No gravity knives?

I have an Exo. I'm not much of a fidget-device person, but it is entirely too easy to be *that guy*, compulsively playing with it.

Still not terrifically practical, though. For reasonable carry in your pocket, it really needs a detent holding it closed. Which would ruin a lot of the fidgety fun.
 
A gravity knife locks both open AND closed, which is why knives with a normal button lock or Axis Lock (or any other mainstream lock) aren't gravity knives. The Button Lock Elementum locks closed (you can't open it without pushing the button) so it's a gravity knife, but a regular button lock like the Malibu can be easily opened using the flipper tab and without touching the button, so it's not a gravity knife.

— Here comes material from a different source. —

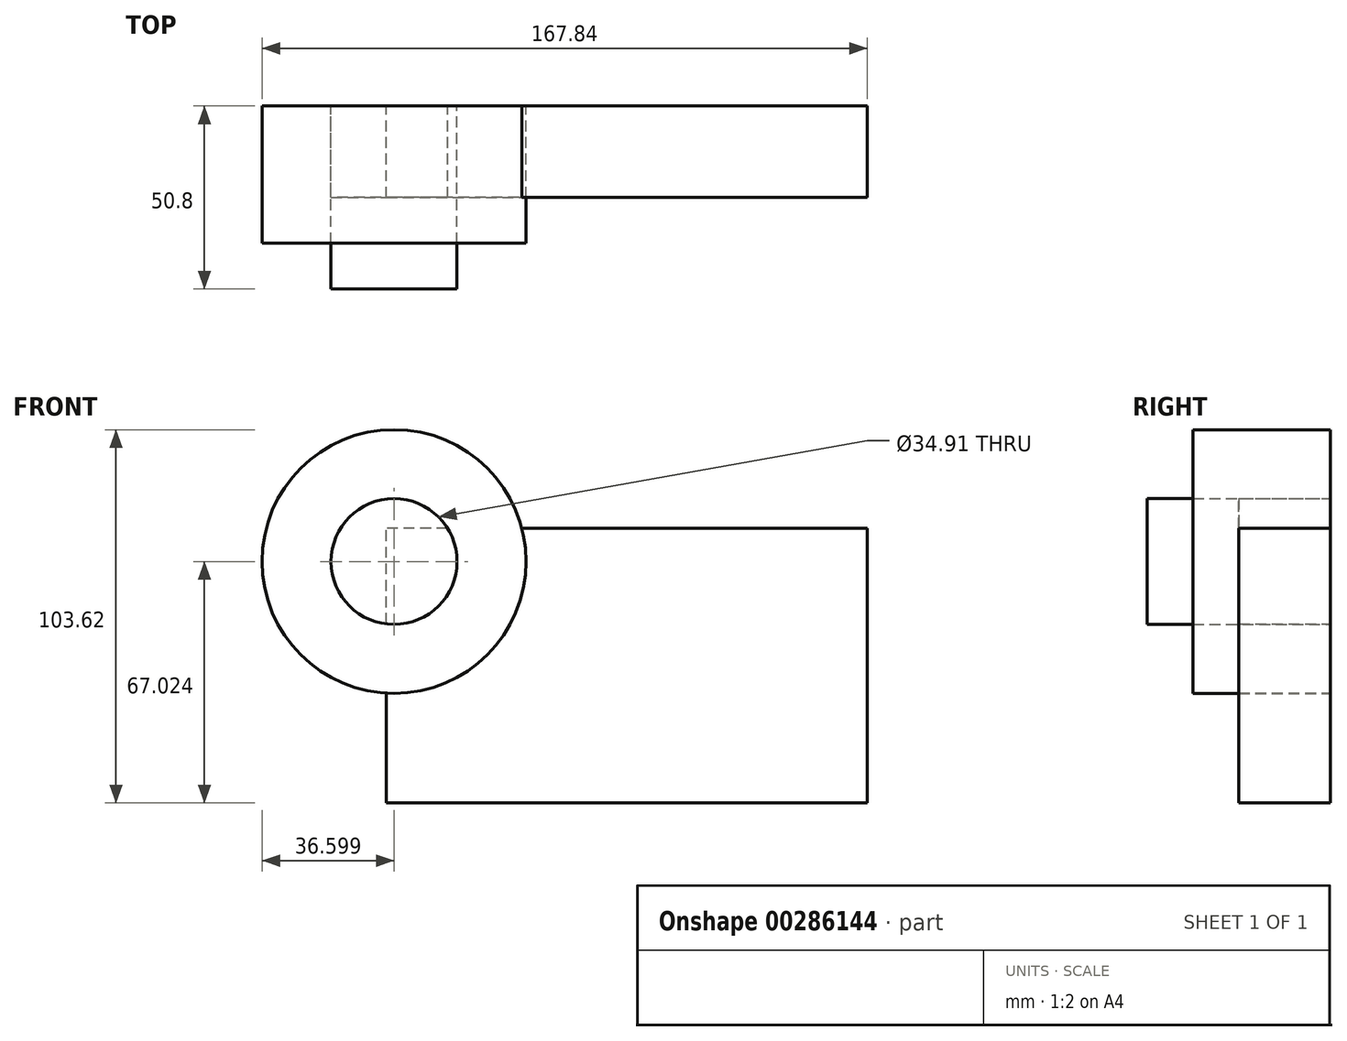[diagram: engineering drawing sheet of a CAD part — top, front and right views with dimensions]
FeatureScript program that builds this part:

My understanding of the history of these laws is that your reference to "broken spring automatic" knives is part of how the definition of a gravity knife developed. If you ban the sale of switchblades, it's not hard to take that same knife and remove the spring, letting gravity do the work instead. The specific definition of "gravity knife" was created, at least in part, to avoid having an easy workaround (sell the knife without a spring and let the buyer install one) or a functionally similar product.
The logic behind that escapes me. Push the button on a closed (detent) button lock knife and it behaves just like the Elementum; gravity opens the knife. Additionally give it a good flick and NO other action is needed. It would certainly seem to me that the Elementum would be far less intimidating to the lawmakers.

I understand your reference to making an automatic without the spring but I suspect too much credit is given to lawmakers in their understanding of knife mechanics. Certainly the NY law's definition (recently struck down) as confirmed in case law didn't care. It only validated gravity ONLY as being the means of deployment defining the title of gravity knife; gravity far in excess of 1G.

Interesting discussion but there is no real answer other than what those in power decide and, even then, only on a case by case basis.